The new 5-year bond issue, which is being “managed” by BNP Paribas, Citi, Deutsche Bank, Morgan Stanley, Nomura and Piraeus Bank, aims to raise €2.5bn-3bn. estimate that demand will be very strong with a significant oversupply in the supply book.
As for the interest rate, it is estimated to be 3.7-3.85%, depending on the level and quality of demand, and is close to the yield of the corresponding bonds issued by Italy last month.
The purpose of the issue is to raise 2.5-3 billion euros. The interest rate is estimated at 3.7%–3.85%.
This move will allow ODDIX to raise 85%-93% of the total issuance planned for this year, which is 7 billion euros (8 billion euros if there is a green bond issue). It is noted that in January the Greek state has already attracted 3.5 billion euros from new 10-year bonds.
This movement also allows the ODDIX to move comfortably according to the situation, without pressure or rushing. According to K.when, for example, Greece leaves the election behind and perhaps even reaches investment grade even from the rating agency, ODDIX could take advantage of a favorable climate with positive surprises for the markets. In this context, new early repayments of GLF loans through the use of cash reserves are not ruled out, however, the decision on which, however, will be made closer to the end of the year, depending on developments.
Resilience demonstrated by Greek bonds: 10-year bonds showed the biggest spread reduction in the euro area since July 2022, when European Central Bank began to raise interest rates and by about 80 basis points, although they are now trading at the same levels as the corresponding Italian securities, this is proof that Greece is not considered a country with a high level of risk, despite the fact that it does not have investment grade. , and for this reason, demand for 5-year bonds is expected to be high.

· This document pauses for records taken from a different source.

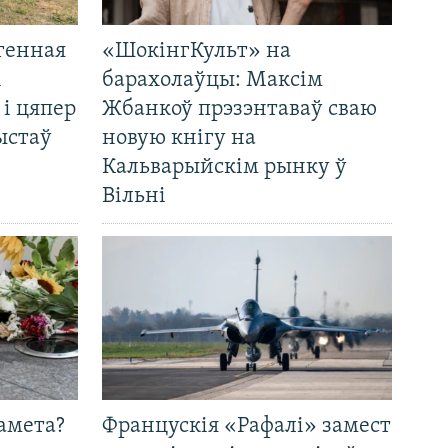
генная
«ШокінгКульт» на
і
барахолаўцы: Максім
 і цяпер
Жбанкоў прэзэнтаваў сваю
ыстаў
новую кнігу на
Кальварыйскім рынку ў
Вільні
амета?
Францускія «Рафалі» замест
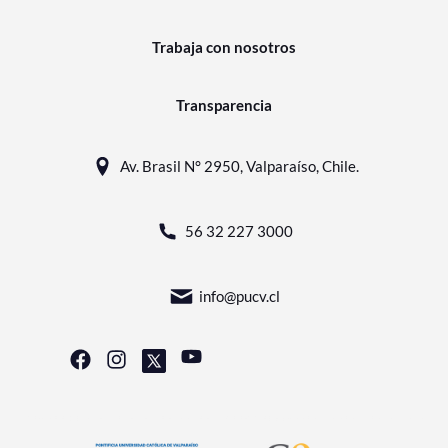
Trabaja con nosotros
Transparencia
Av. Brasil N° 2950, Valparaíso, Chile.
56 32 227 3000
info@pucv.cl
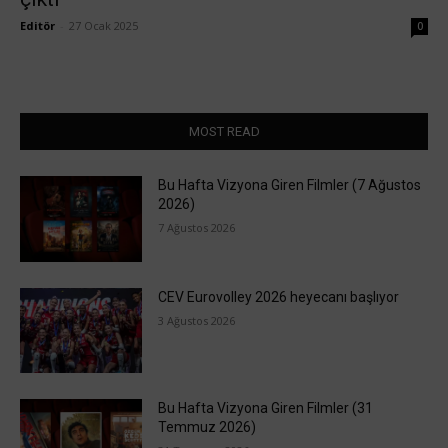
Editör
-
27 Ocak 2025
0
MOST READ
Bu Hafta Vizyona Giren Filmler (7 Ağustos
2026)
7 Ağustos 2026
CEV Eurovolley 2026 heyecanı başlıyor
3 Ağustos 2026
Bu Hafta Vizyona Giren Filmler (31
Temmuz 2026)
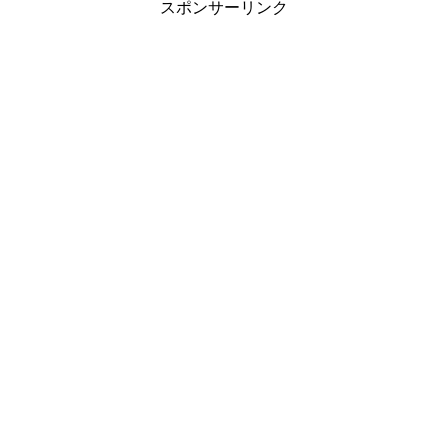
スポンサーリンク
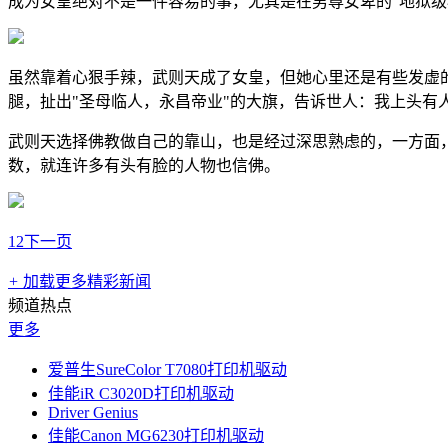
成为女皇绝对不是一件容易的事，尤其是在男尊女卑的"地狱级
虽然靠着心狠手辣，武则天成了女皇，但她心里还是有些发虚的
腿，扯出"圣母临人，永昌帝业"的大旗，告诉世人：我上头有人
武则天选择佛教做自己的靠山，也是经过深思熟虑的，一方面
数，就连许多有头有脸的人物也信佛。
1
2
下一页
+
加载更多精彩新闻
频道热点
更多
爱普生SureColor T7080打印机驱动
佳能iR C3020D打印机驱动
Driver Genius
佳能Canon MG6230打印机驱动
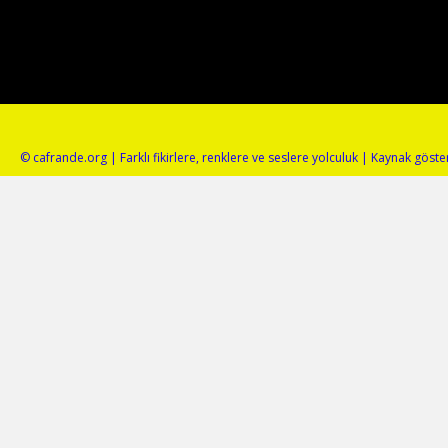
© cafrande.org | Farklı fikirlere, renklere ve seslere yolculuk | Kaynak gös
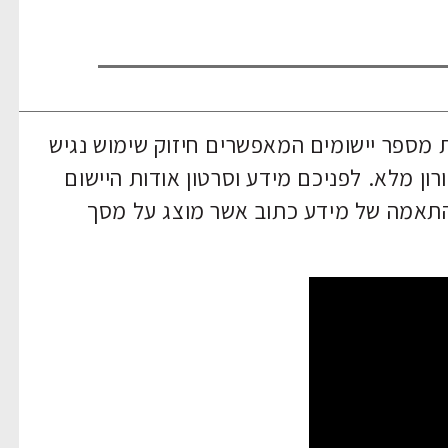
ה מסוג windows 10, כוללת מספר יישומים המאפשרים חיזוק שימוש נגיש
ון מלא. לפניכם מידע וסרטון אודות היישום
תאמה של מידע כתוב אשר מוצג על מסך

As ODDIX CEO noted yesterday, Dimitris Tsakonas, in the context of the conference of the Chamber of Commerce and Industry, with the conditions of purchase has already been granted an investment class. “In my opinion, we could buy it in 2021, when we first issued 30-year bonds, which were oversubscribed by 8-9 times, and investors came in who were forced by PSI to give their money to Greece for 30 years. It was tangible proof of what it means for markets to trust Greek debt,” he characteristically noted.
At the same panel with Mr. Tsakonas, there were analysts from rating agencies who spoke about the possibility of restoring investment grade. Fitch Principal Analyst Alex Muscatelli stressed that it is important to continue the economic policies of recent years and that a sustainable downward debt ratio trajectory is the “key” to achieve this milestone. As he noted, a new renewal of the country is possible, as improvements on the fiscal front and in the banking sector continue. Capital flows from the Recovery Fund will be essential to support supply and demand, and this will also be facilitated by public investment.
Moody’s chief analyst Stephen Dyck said that for Greece to reach investment grade, the house wants to see tangible improvements in economic indicators such as GDP and quality of development, while stressing that it needs continued reforms and fiscal policy. adaptation to have more sustainable results for growth.